The Rain is Like an Old Friend

I sat alone at lunch today and looked out the window at the falling rain. The sky looked like it was covered by a fuzzy grey blanket. It’s been a long time since we’ve had a slow soaking rain.

My mind drifted back to when I was a child in West Pratt. Our house sat up high off the ground on cinder blocks pillars and I spent many rainy days under the front porch with my dog Boss. I kept toy cars, army men, tractors and boats under there. I must have built a thousand miles of dirt roads with bridges and underpasses. When I’d get tired of building, there would be some kind of wreck or natural calamity that would take out a bridge and injure the plastic men horribly. It was not uncommon for those workers under there to lose an arm or a leg and sometimes a head.

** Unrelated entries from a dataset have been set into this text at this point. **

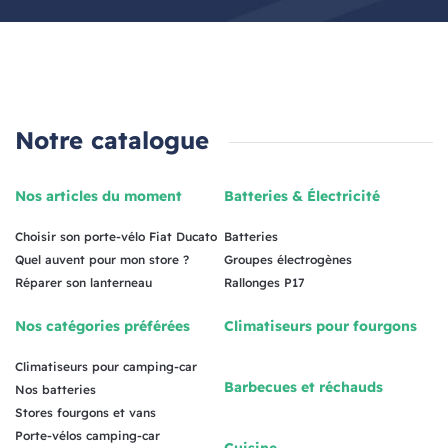
Notre catalogue
Nos articles du moment
Batteries & Électricité
Choisir son porte-vélo Fiat Ducato
Batteries
Quel auvent pour mon store ?
Groupes électrogènes
Réparer son lanterneau
Rallonges P17
Nos catégories préférées
Climatiseurs pour fourgons
Climatiseurs pour camping-car
Barbecues et réchauds
Nos batteries
Stores fourgons et vans
Porte-vélos camping-car
Cuisine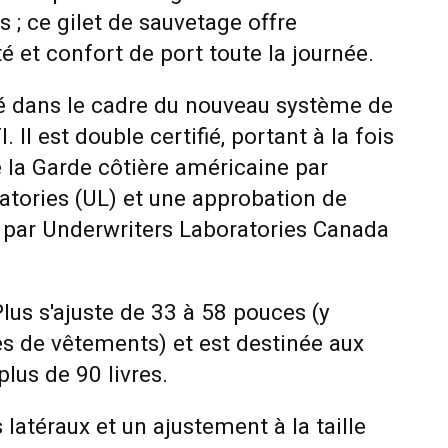
s ; ce gilet de sauvetage offre
 et confort de port toute la journée.
é dans le cadre du nouveau système de
. Il est double certifié, portant à la fois
 la Garde côtière américaine par
atories (UL) et une approbation de
par Underwriters Laboratories Canada
Plus s'ajuste de 33 à 58 pouces (y
s de vêtements) et est destinée aux
plus de 90 livres.
latéraux et un ajustement à la taille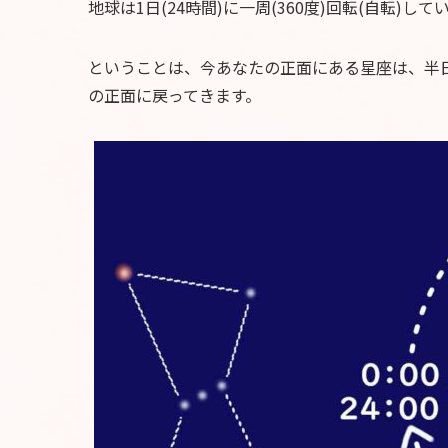
地球は1日(24時間)に一周(360度)回転(自転)して
ということは、今あなたの正面にある星座は、半日
の正面に戻ってきます。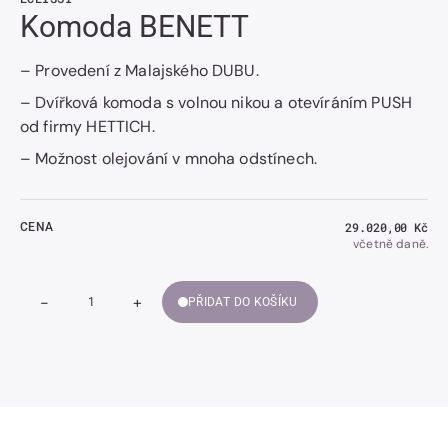
Komoda BENETT
– Provedení z Malajského DUBU.
– Dvířková komoda s volnou nikou a otevíráním PUSH
od firmy HETTICH.
– Možnost olejování v mnoha odstínech.
Běžná
29.020,00 Kč
CENA
cena
včetně daně.
-
+
PŘIDAT DO KOŠÍKU
Snížit
Zvýšit
Množství
množství
množství
Komoda
Komoda
BENETT
BENETT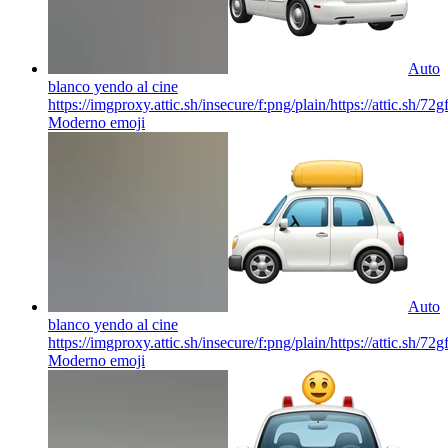
Auto
blanco yendo al cine
https://imgproxy.attic.sh/insecure/f:png/plain/https://attic.sh/
Moderno
emoji
Auto
blanco yendo al cine
https://imgproxy.attic.sh/insecure/f:png/plain/https://attic.sh/
Moderno
emoji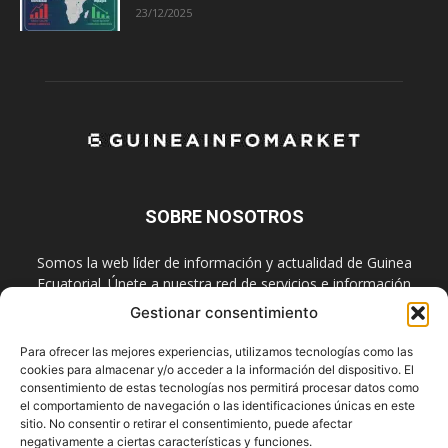
23/12/2025
SOBRE NOSOTROS
Somos la web líder de información y actualidad de Guinea
Ecuatorial. Únete a nuestra red de servicios e información
digital también en las redes sociales.
Gestionar consentimiento
Contáctanos:
info@guineainfomarket.com
Para ofrecer las mejores experiencias, utilizamos tecnologías como las
cookies para almacenar y/o acceder a la información del dispositivo. El
consentimiento de estas tecnologías nos permitirá procesar datos como
el comportamiento de navegación o las identificaciones únicas en este
SÍGUENOS
sitio. No consentir o retirar el consentimiento, puede afectar
negativamente a ciertas características y funciones.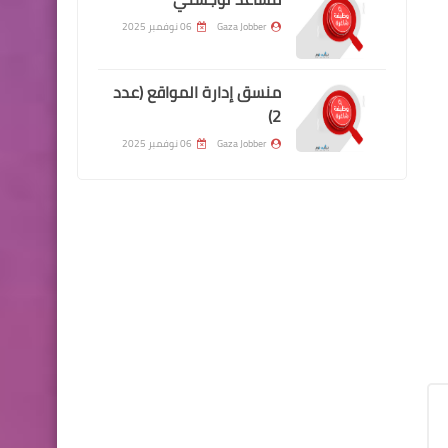
Gaza Jobber
06 نوفمبر 2025
منسق إدارة المواقع (عدد
2)
Gaza Jobber
06 نوفمبر 2025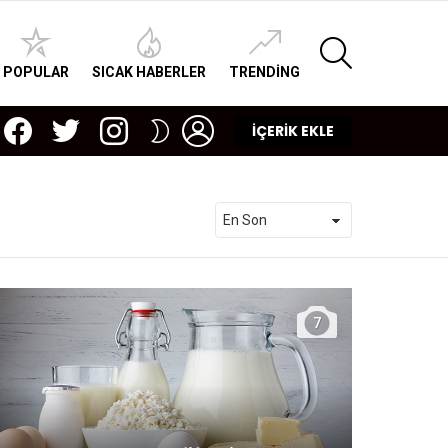
SEARCH
POPULAR
SICAK HABERLER
TRENDING
facebook
twitter
instagram
LOGIN
SWITCH
İÇERİK EKLE
SKIN
7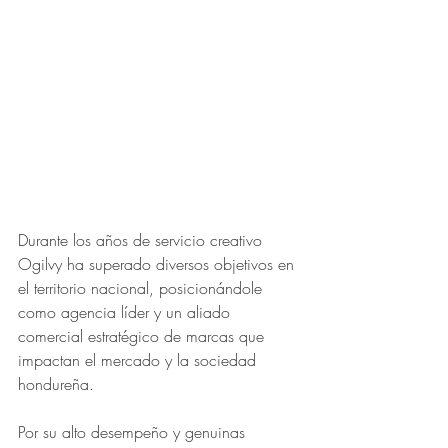
Durante los años de servicio creativo 
Ogilvy ha superado diversos objetivos en 
el territorio nacional, posicionándole 
como agencia líder y un aliado 
comercial estratégico de marcas que 
impactan el mercado y la sociedad 
hondureña. 
Por su alto desempeño y genuinas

I also loved just sitting under there and watching the rain. The old sycamore and cottonwood trees in the yard were natural shelters for all kinds of birds and other critters.

When the rain stopped falling, I would go to a small creek that flowed near our house and I would float leaves, sticks, and crude handmade boats down the bubbling creek.

There was a culvert that allowed the water from that little creek to flow under the road that ran in front of our house.

I’ve spent a lot of hours in that “tunnel” too. It had a funny echo and the water made an almost metallic sound as it made its way through. On the other side of the road, the culvert poured into a small pool of water that was full of frogs, water-bugs, and craw dabs (not sure if that’s a word but that’s what we called them). It was its own biosphere. I sat in that tunnel and dreamed about what I would do when I grew up.

Many years later when I started to work for The Community News as a photographer and writer, I did a little story about that tunnel and I shot a black and white photograph of my younger brother in there. It holds a fond place in my memory.

I’ve heard people curse the rain and to be honest, back when I had to work outside, I wasn’t that fond of it either, but nowadays I welcome the rain like an old friend.

1 comment:

  1. Wow. That great culvert photo put a lump in my throat. Brings back the whole Community News experience. Those were the days.

    Speaking of rain, I heard a Buddhist proverb a while back that I really liked:

    "Sometimes, when it rains, the best course of action is to let it."

    Amen. Strange, that it's taken me 50 years to learn how to do that.